Zeckenprognose im Internet
Wie aktiv die Zecken am heutigen Tag und vor der eigenen Haustür sind, kann die Bevölkerung seit rund einem Jahr auf der Homepage des Präventionsprogramms „zeckenwetter.de“ abrufen. Dabei handelt es sich um ein wissenschaftliches Projekt der Firma tickradar, an dem sich die Universität Hohenheim beteiligt.
„Dazu lassen wir unsere Expertise in eine von sechs deutschen Zeckenstationen im Siebenmühlental bei Stuttgart einfließen“, erklärt Prof. Dr. Johannes Steidle, vom Lehrstuhl für. Tierökologie an der Universität Hohenheim.
Dazu beobachten die Wissenschaftler mehrfach die Woche, wie aktiv sich die Zecken in der Beobachtungsstation verhalten. „Da Zecken sehr empflindlich auf Temperatur und Feuchte reagieren, lässt sich anhand von sehr regionalen Wetterprognosen vorhersagen, ob Zecken in einem bestimmten Landkreis die nächsten Tage besonders aktiv oder die Gefahr, gebissen zu werden, eher gering ist“, so Prof. Dr. Steidle. Daneben gebe die Seite konkrete Tipps, wie man sich gegen Zeckenbisse schützen könne.
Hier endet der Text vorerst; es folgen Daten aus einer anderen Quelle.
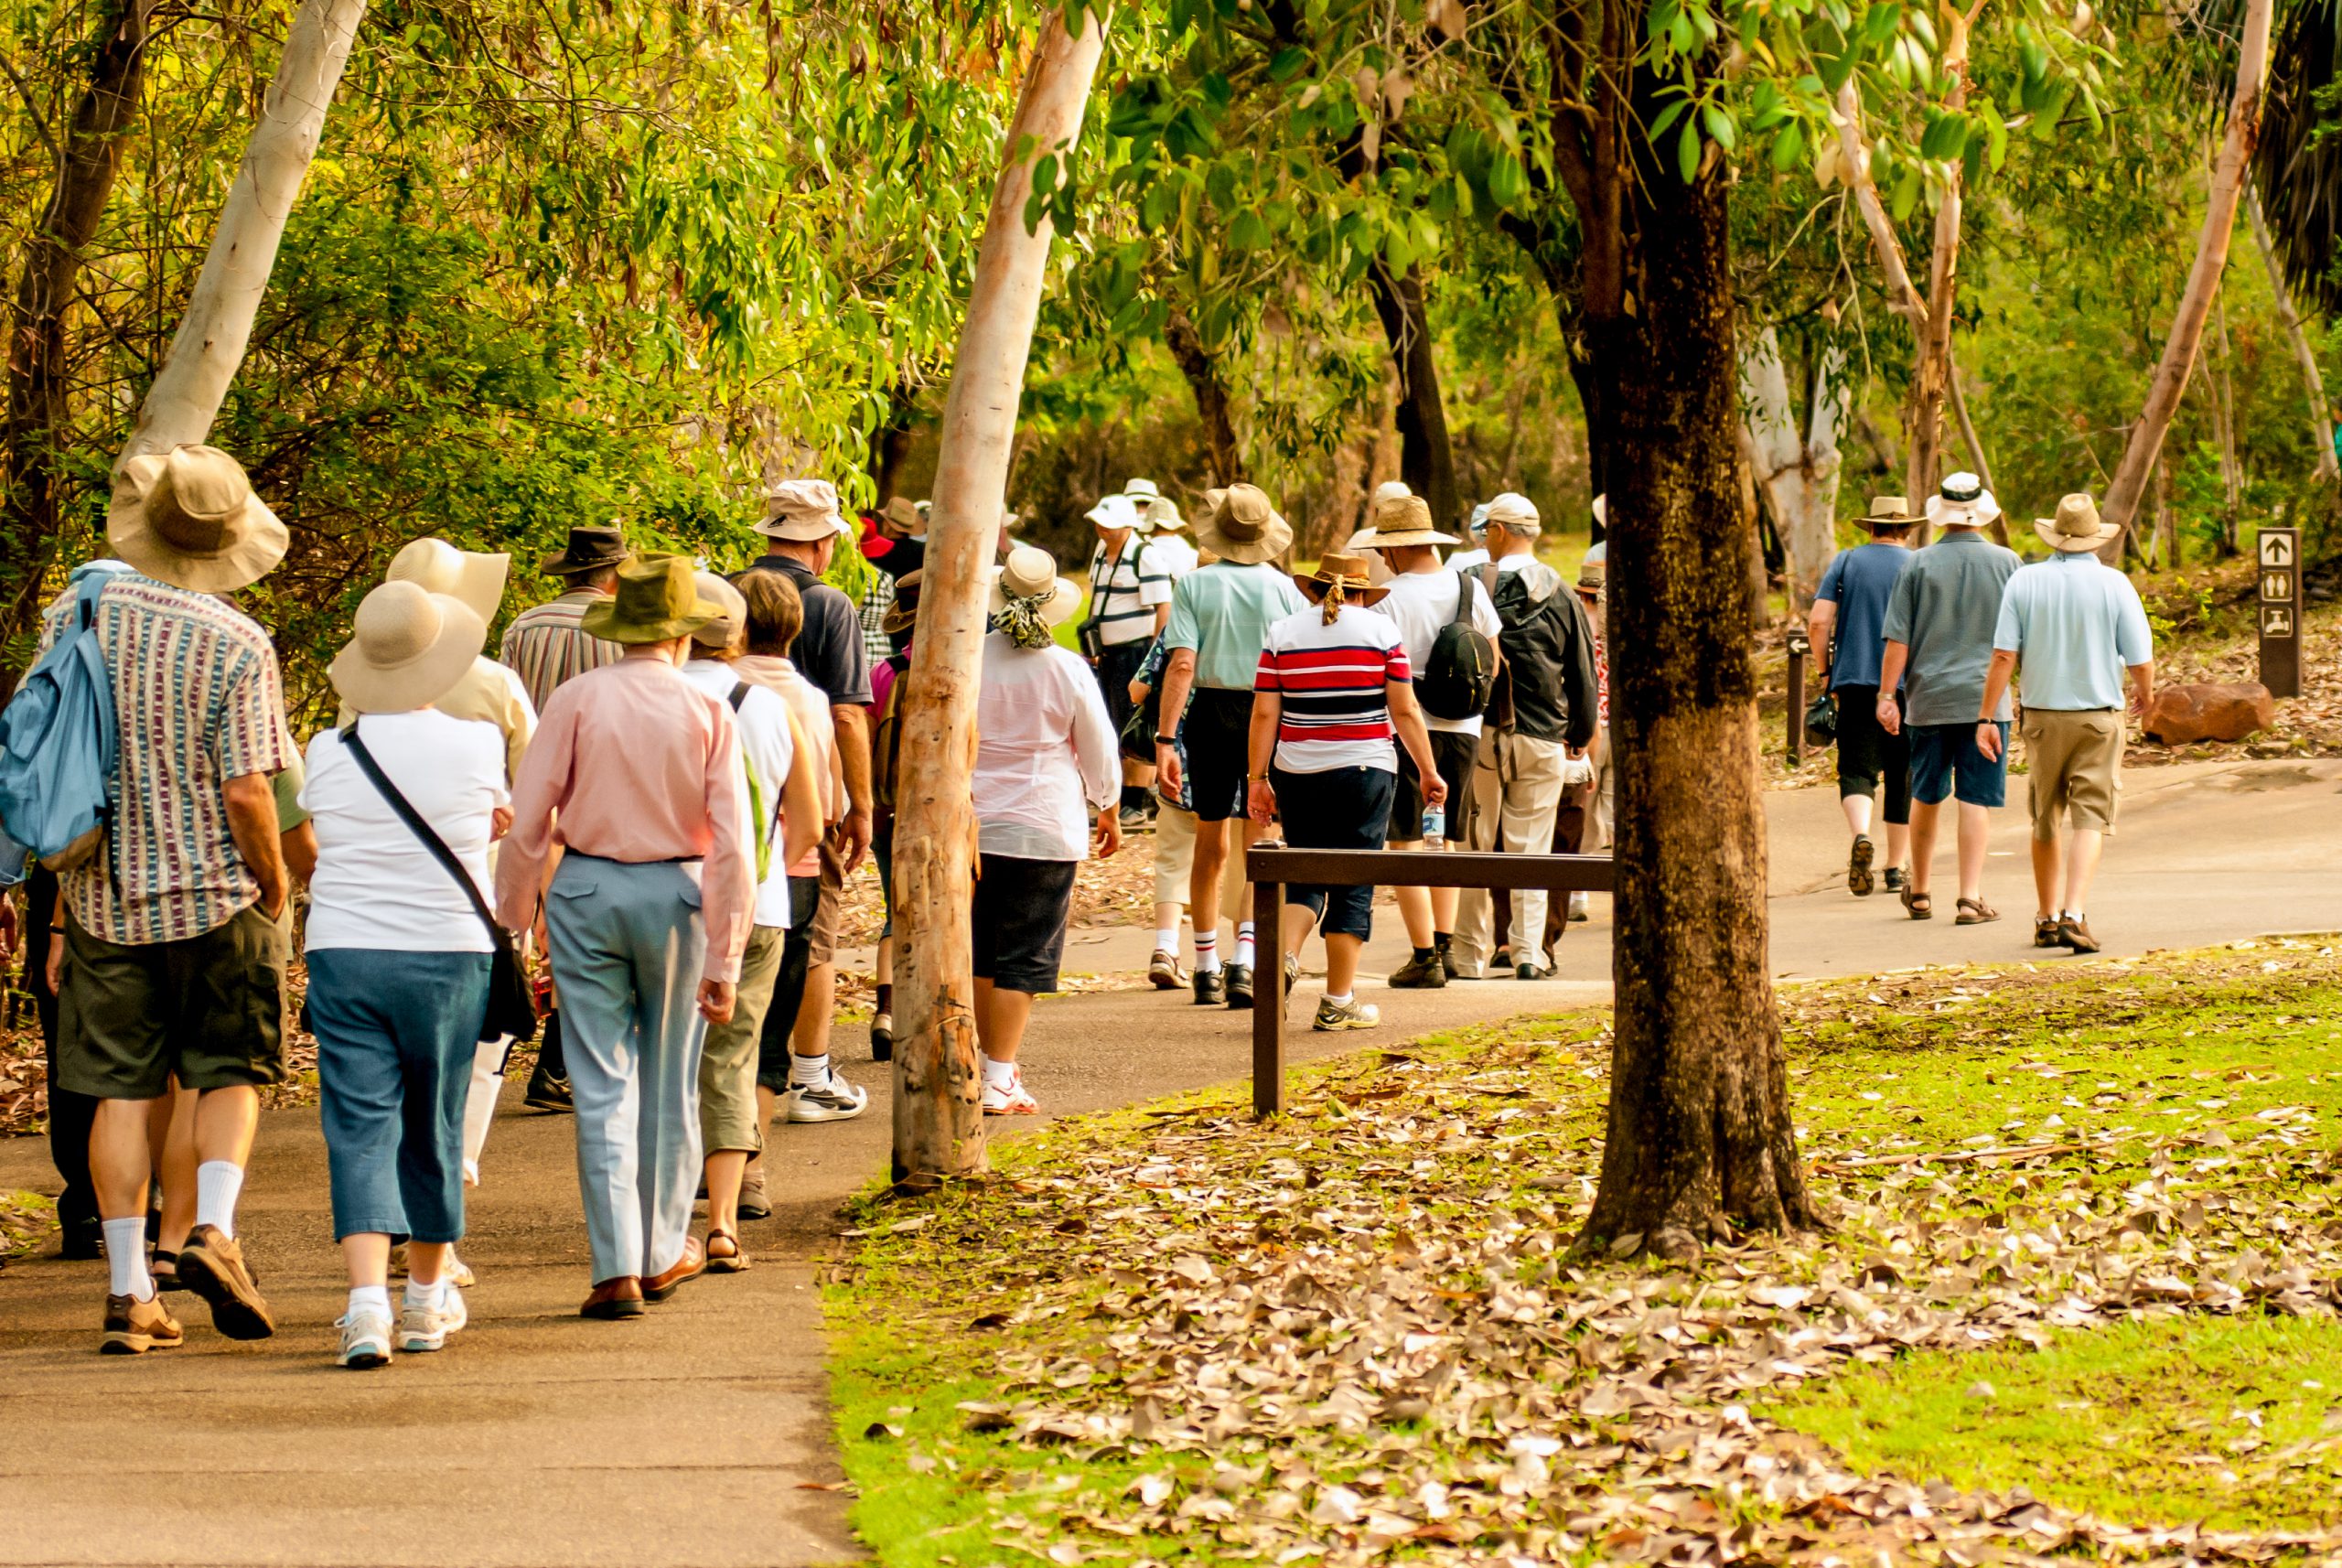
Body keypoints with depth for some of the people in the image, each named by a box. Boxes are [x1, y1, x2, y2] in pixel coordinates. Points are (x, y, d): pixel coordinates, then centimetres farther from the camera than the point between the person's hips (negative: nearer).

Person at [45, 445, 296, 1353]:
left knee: (122, 1091, 7)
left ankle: (130, 1294, 5)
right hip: (216, 895, -3)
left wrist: (63, 906, 13)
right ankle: (214, 1230, -9)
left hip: (106, 896, 3)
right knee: (231, 1075, 12)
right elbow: (247, 792, -15)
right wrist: (276, 889, 2)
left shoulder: (72, 618, 0)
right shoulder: (237, 645, -12)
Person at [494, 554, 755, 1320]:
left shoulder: (578, 699, -5)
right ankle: (662, 1252, 27)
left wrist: (512, 920, 3)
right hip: (676, 894, 0)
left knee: (602, 1086, 2)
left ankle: (617, 1267, -4)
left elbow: (527, 823, -6)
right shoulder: (708, 713, -3)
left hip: (585, 890, 0)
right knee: (668, 1083, 15)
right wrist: (723, 960, -1)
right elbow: (732, 847, -5)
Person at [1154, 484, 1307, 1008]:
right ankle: (1245, 960, -15)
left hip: (1210, 713, 1)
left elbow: (1181, 665, -12)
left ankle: (1206, 969, 22)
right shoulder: (1283, 589, -3)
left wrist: (1165, 738, -13)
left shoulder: (1194, 585, -5)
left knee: (1210, 847, 14)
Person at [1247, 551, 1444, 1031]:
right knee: (1353, 885, 4)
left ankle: (1285, 955, -11)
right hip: (1363, 773, -2)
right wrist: (1429, 772, 5)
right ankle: (1338, 1003, 5)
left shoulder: (1282, 634, 4)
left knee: (1305, 875, 15)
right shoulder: (1381, 630, 0)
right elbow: (1405, 711, -2)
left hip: (1297, 775, 2)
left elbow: (1264, 714, 1)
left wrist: (1257, 779, 5)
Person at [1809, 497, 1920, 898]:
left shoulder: (1845, 561, 5)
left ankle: (1861, 836, -30)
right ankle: (1896, 869, 15)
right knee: (1902, 776, 10)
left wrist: (1826, 670, 9)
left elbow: (1818, 622, -3)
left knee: (1856, 768, -1)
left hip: (1854, 682, 0)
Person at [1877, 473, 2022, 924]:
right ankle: (1971, 896, -6)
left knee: (1926, 797, 14)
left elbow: (1897, 639, -4)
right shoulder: (2006, 562, -1)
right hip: (1985, 696, -1)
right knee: (1977, 800, 0)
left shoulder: (1919, 564, -3)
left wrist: (1886, 695, 1)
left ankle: (1919, 891, 25)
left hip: (1928, 697, 1)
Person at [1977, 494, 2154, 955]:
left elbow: (2003, 655, -8)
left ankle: (2046, 918, 23)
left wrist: (1986, 717, -3)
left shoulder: (2024, 582, -3)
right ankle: (2073, 915, -19)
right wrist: (2145, 693, 16)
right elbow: (2141, 661, -6)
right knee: (2090, 817, -3)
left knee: (2046, 821, 16)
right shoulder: (2113, 584, -7)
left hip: (2042, 714, 2)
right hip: (2098, 716, -2)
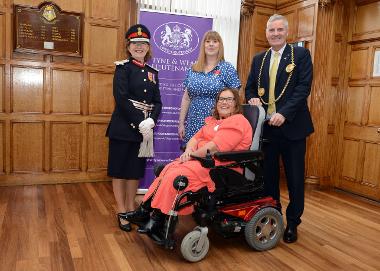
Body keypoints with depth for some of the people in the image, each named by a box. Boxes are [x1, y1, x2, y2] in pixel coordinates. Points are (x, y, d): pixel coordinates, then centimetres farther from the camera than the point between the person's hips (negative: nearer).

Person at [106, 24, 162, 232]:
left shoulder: (152, 73, 13)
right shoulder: (123, 68, -3)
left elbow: (157, 102, 7)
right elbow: (121, 98, -15)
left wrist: (150, 121, -11)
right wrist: (139, 122, -19)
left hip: (144, 129, 5)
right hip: (123, 127, -5)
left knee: (136, 169, 13)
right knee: (119, 169, 4)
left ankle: (131, 207, 28)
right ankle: (121, 211, 18)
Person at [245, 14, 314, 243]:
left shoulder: (301, 54, 0)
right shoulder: (259, 59, 13)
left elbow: (304, 87, -11)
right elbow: (250, 87, 16)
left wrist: (283, 113, -21)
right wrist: (253, 99, -7)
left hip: (291, 126, -3)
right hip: (265, 126, 4)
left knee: (295, 178, 6)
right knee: (269, 176, 12)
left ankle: (292, 223, 22)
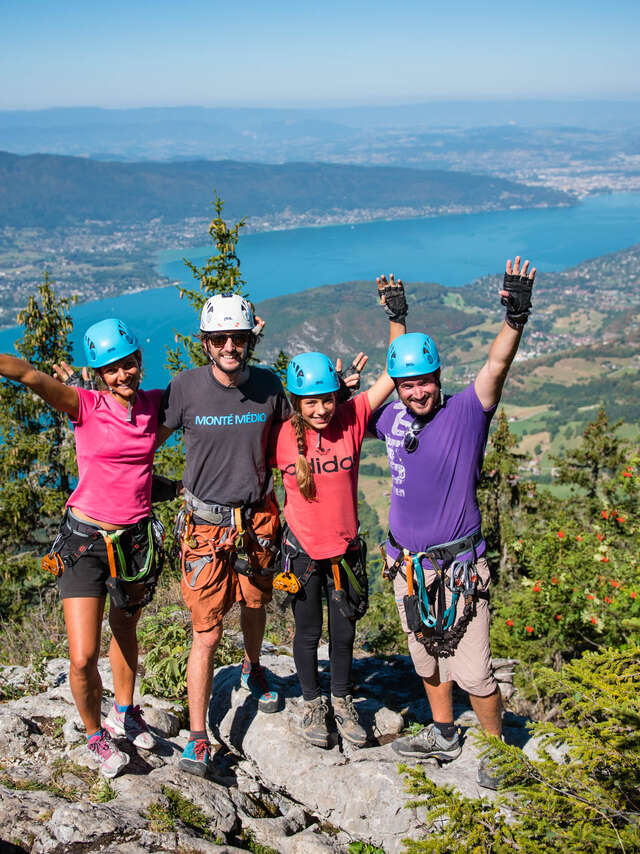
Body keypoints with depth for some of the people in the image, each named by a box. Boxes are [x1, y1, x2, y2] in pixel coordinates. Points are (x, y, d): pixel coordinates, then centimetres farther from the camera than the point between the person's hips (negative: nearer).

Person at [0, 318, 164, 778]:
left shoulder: (155, 403, 0)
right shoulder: (85, 405, -11)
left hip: (136, 539, 3)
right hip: (85, 539, -3)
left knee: (125, 632, 24)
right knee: (82, 659, -8)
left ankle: (124, 713, 47)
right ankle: (96, 734, 20)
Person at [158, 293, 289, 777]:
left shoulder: (268, 385, -5)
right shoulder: (186, 387, -12)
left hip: (257, 518, 3)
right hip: (206, 524, -3)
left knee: (253, 606, 23)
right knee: (207, 632, -3)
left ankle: (253, 670, 54)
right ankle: (198, 736, 9)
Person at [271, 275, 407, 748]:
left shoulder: (352, 419, -13)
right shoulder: (285, 434, -15)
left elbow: (394, 374, -18)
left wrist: (398, 317, -23)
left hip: (345, 546, 1)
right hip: (303, 549, -1)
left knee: (344, 629, 16)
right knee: (308, 631, 14)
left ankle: (343, 700, 38)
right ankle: (313, 704, 36)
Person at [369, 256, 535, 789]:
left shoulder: (465, 413, -11)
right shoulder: (393, 419, 2)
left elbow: (496, 367, -29)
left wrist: (516, 319, -44)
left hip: (459, 567, -5)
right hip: (408, 566, 5)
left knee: (472, 672, -1)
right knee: (428, 659, 20)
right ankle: (443, 736, 40)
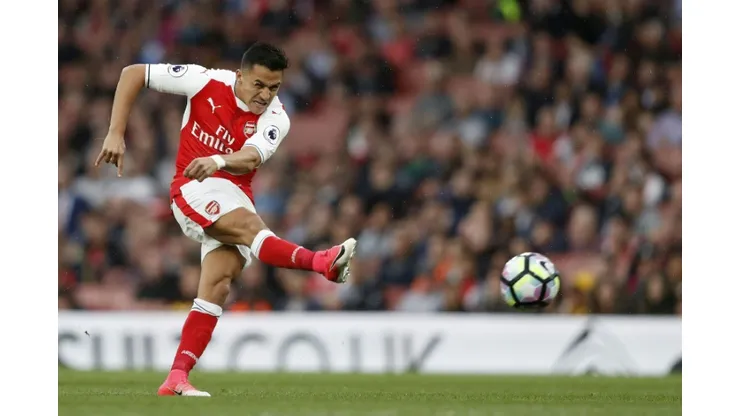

Zeckenbekämpfung an der Universität Hohenheim
In mehreren Forschungsprojekten erproben die Biologen der Universität Hohenheim außerdem, wie sich Zecken anhand natürlicher Feinde biologisch bekämpfen lassen.
„Dabei setzen wir auf Arten, die hier in Europa natürlich vorkommen. Dazu gehören bestimmte Pilze, Fadenwürmer oder die Zeckenerzwespe, die ihre Eier in lebende Zecken bohrt, so dass diese nach dem Schlüpfen von Innen aufgefressen werden“, erläutert Prof. Dr. Ute Mackenstedt, Fg. Parasitologie an der Universität Hohenheim.
Im Labor seien die Versuche bereits erfolgreich gewesen. Derzeit liefen die ersten Freilandversuche an, bei denen auch die Auswirkungen auf andere Bodenorganismen untersucht werden.
Forschungsbedarf bei Reservoirwirt
Weiteren Forschungsbedarf sieht Prof. Dr. Mackenstedt bei Füchsen, die dem FSME-Erreger als Reservoirwirt dienen. „Bei einer ersten Studie im Regierungsbezirk Freiburg fanden wir bei 32 von 146 Füchsen Hinweise, dass sie dem FSME-Erreger als Reservoirwirt gedient hatten. Diese Untersuchungen müssen ausgedehnt werden, um einschätzen zu können, wie stark die Bedeutung der Füchse für die Krankheitsverbreitung tatsächlich ist.“
Bisher fünf identifizierte Virenstämme in Baden-Württemberg
Eine Entwarnung gibt Dr. Rainer Oehme vom Landesgesundheitsamt Baden-Württemberg gegenüber Ängsten, der FSME-Erreger könnte so stark mutieren, dass Impfstoffe wirkungslos würden.
„Ob Viren leicht mutieren hängt davon ab, wie ihr Erbgut aufgebaut ist“, erklärte der Biologe auf der Pressekonferenz. „Extrembeispiel sind die Grippeviren wie Influenza A, bei der völlig neue Subtypen auftreten können“.
FSME-Viren gehörten allerdings zu einer Virenart, bei der Veränderungen im Erbgut nur geringe Auswirkungen haben. „In einer ersten Überblicksstudie haben wir in Baden-Württemberg bisher fünf unterschiedliche Stämme des FSME-Erregers entdeckt, die alle zum gleichen europäischen Subtyp gehören.“
Als Krankheitserreger mögen diese Stämme ein unterschiedlich starkes Gefährdungspotential für den Körper haben. „Allen Stämmen aller Subtypen in Europa ist jedoch gemeinsam, dass der Körper durch die gängige Impfung wirksam gegen sie geschützt werden kann.